Sometimes the knife cut the other way. Fast-forward ten years. Youre a fucking mick, said an ABC executive, one of my bosses, as the two of us stood at a pub urinal, swaying unsteadily after a long afternoon at the bar. Youre a left-footer. We had been arguing about something. You talk the sort of shit Id expect to hear from the son of a Catholic priest, he sneered.

No tears this time: I was strong and up for it. The Irish rose within me and I shoved him headlong into the trough, where he lay struggling on his back, his suit drenched in the foaming urine. Outside if you want to finish it, I said.

He declined the offer. It was not my smartest career move, but he avoided my eyes the next day and never spoke of it again.

The sectarian insult is rare now, although it occasionally flickers back to life. The cut no longer draws blood. Sometimes its even amusing. I long ago learned to live with it.

Picture 4

A few years before senile dementia tormented my mother to a miserable death, she wrote an account of her love affair with the Roman Catholic priest she married and who fathered her two sons. I had never quite believed she would do it, for she was an intensely private woman who held her secrets close. But she had promised it to us and she kept her word page after page, neatly typed and carefully corrected.

She left the document with my younger brother, Peter, to be opened only after her death.
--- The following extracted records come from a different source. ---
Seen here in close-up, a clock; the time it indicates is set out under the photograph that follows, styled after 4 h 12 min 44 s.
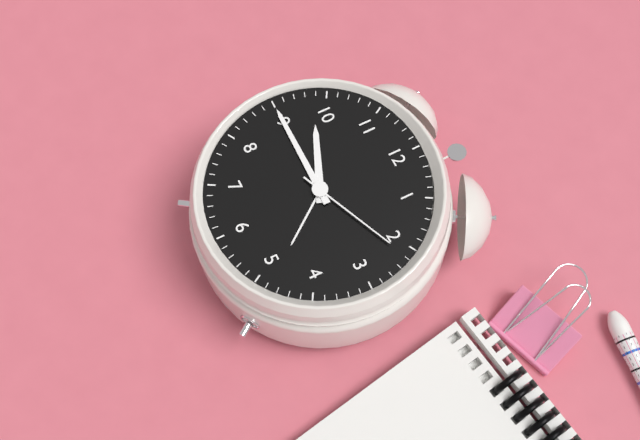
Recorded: 9 h 45 min 11 s
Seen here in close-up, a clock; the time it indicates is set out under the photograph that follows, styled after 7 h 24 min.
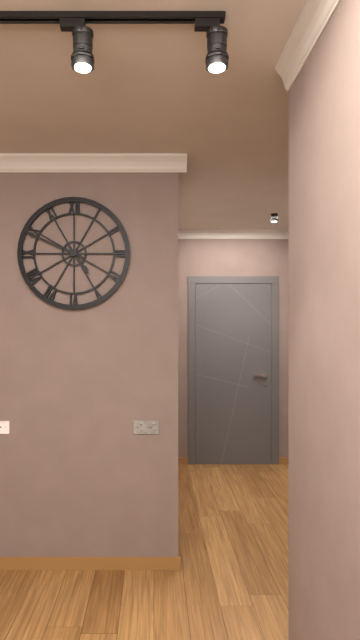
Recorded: 4 h 49 min
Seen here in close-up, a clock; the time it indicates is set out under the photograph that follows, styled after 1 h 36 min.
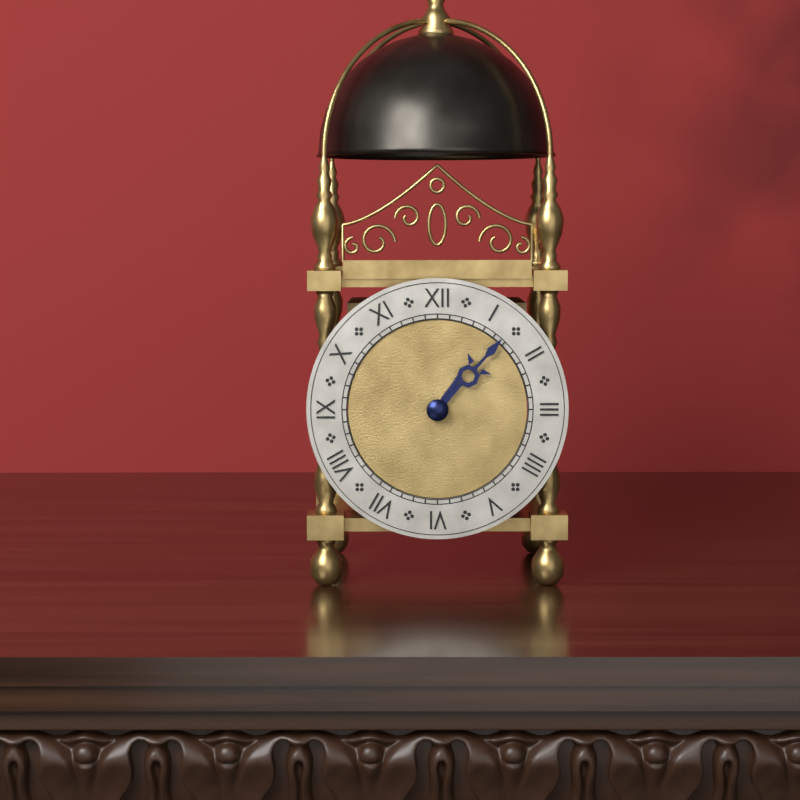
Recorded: 1 h 07 min
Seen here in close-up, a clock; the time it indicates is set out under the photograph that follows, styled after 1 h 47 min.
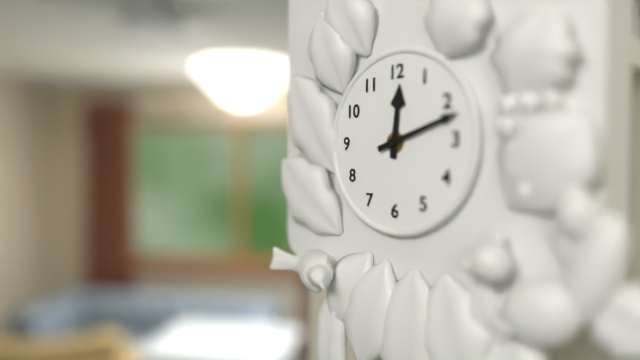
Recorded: 12 h 12 min
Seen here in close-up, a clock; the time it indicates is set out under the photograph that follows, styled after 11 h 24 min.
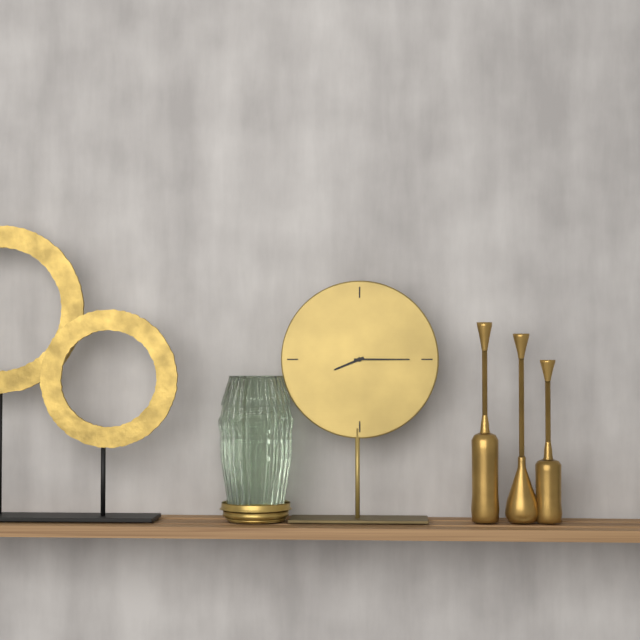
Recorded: 8 h 15 min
You must not show it to Michael, she told him.

She was proud that I was a journalist but she didnt trust the species including me and I think she feared that if I got my hands on it she would read it the next day, luridly embellished and splashed across page one of the Sydney Morning Herald . She and my father had been headlines before, when news of their marriage leaked to the newspapers in the late 1940s, adding fuel to the fires of religious hatred that still fiercely burned in Anglo-Irish Australia. The bigots capering around the flames had painted her as the Protestant whore who lured my father from his priestly vocation, or him as the papist rapist who seduced the young virgin in the evil surrounds of the monastery. There was not a sliver of truth to such caricatures, but they had hurt nonetheless. The slur would occasionally intrude into my life, too, over the years.
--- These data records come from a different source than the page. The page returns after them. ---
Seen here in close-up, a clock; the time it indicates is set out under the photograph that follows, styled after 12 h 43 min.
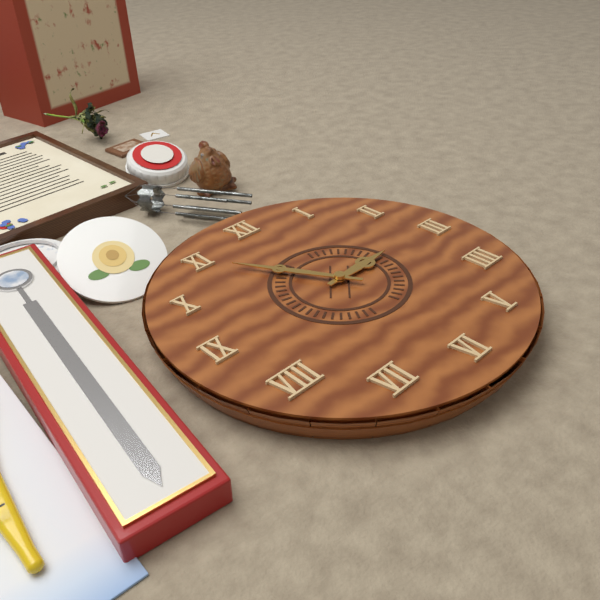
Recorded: 2 h 55 min
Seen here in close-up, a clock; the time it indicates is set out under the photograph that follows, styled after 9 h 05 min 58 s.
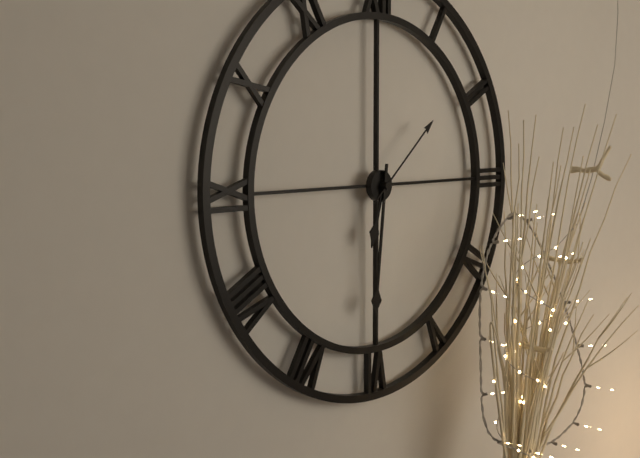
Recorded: 6 h 31 min 08 s
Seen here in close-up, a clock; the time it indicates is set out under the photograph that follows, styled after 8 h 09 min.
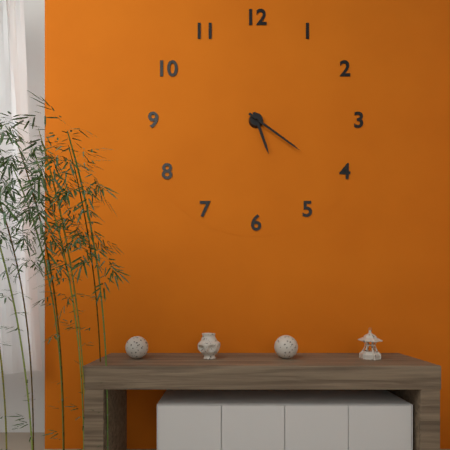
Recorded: 5 h 21 min
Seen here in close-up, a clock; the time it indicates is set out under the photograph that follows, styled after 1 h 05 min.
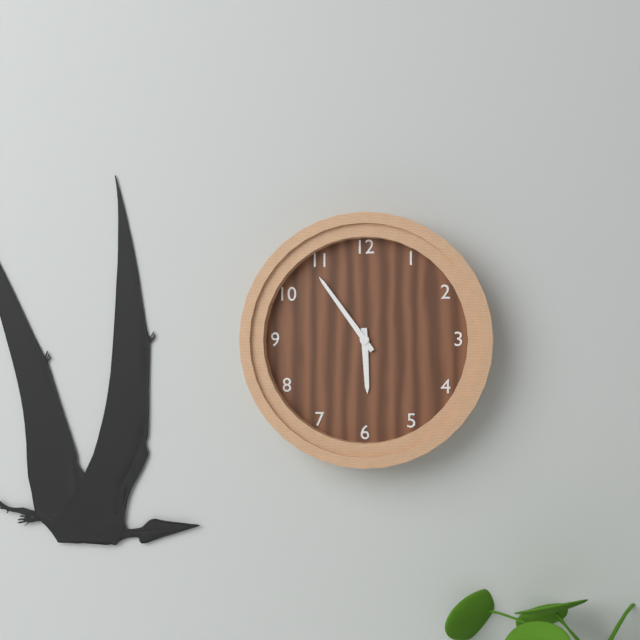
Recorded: 5 h 54 min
My mother was born in 1922, christened Enid Alison, the younger daughter of Robert and Winifred Symington, who scratched away at an existence of middle-class respectability in a cramped Federation cottage at Chatswood, on Sydneys North Shore. Bob, my maternal grandfather, had a family tree rooted in the Ulster Protestant ascendancy. Win, an energetic snob, liked to bask in the glow of a distant blood connection to the Scottish Clan Arbuthnott, also Protestant, a minor noble house which had produced a long and stolidly undistinguished line of viscounts and baronets, and scattered their offspring around the colonies.

So far as I can gather, the Arbuthnotts have done little of interest since 1420, when one Hugh Arbuthnott joined a posse of fellow lairds in Kincardineshire to do away with a turbulent local notable, Sir John Melville of Glenbervie, Sheriff of the Mearns. The wretched Melville, an officious bully, had aroused the ire of King James I of Scotland, who, in a fit of royal temper, snapped to his gathered courtiers: Sorrow gin that sheriff were soddin and supped in broo. Taking the king at his word not always a wise move Arbuthnott and his co-conspirators loyally hacked the man to pieces in a hunting forest, stuffed him into a cauldron and boiled him, whereupon they indeed supped of ye broo before reporting the good news back to the throne. James, who had not expected things to go quite that far, cast around for a punishment for the killers but was snookered when Hugh sent in the lawyers:

The Laird of Arbuthnott claimed and obtained the benefit of the Law of Clan MacDuff which, in case of homicide, allowed a pardon to anyone within the ninth degree of kindred to MacDuff, Thane of Fife, who should flee to his cross, which then stood between Lindores, on the march between Fife and Strathearn, and pay a fine. The pardon is still extant at Arbuthnott House.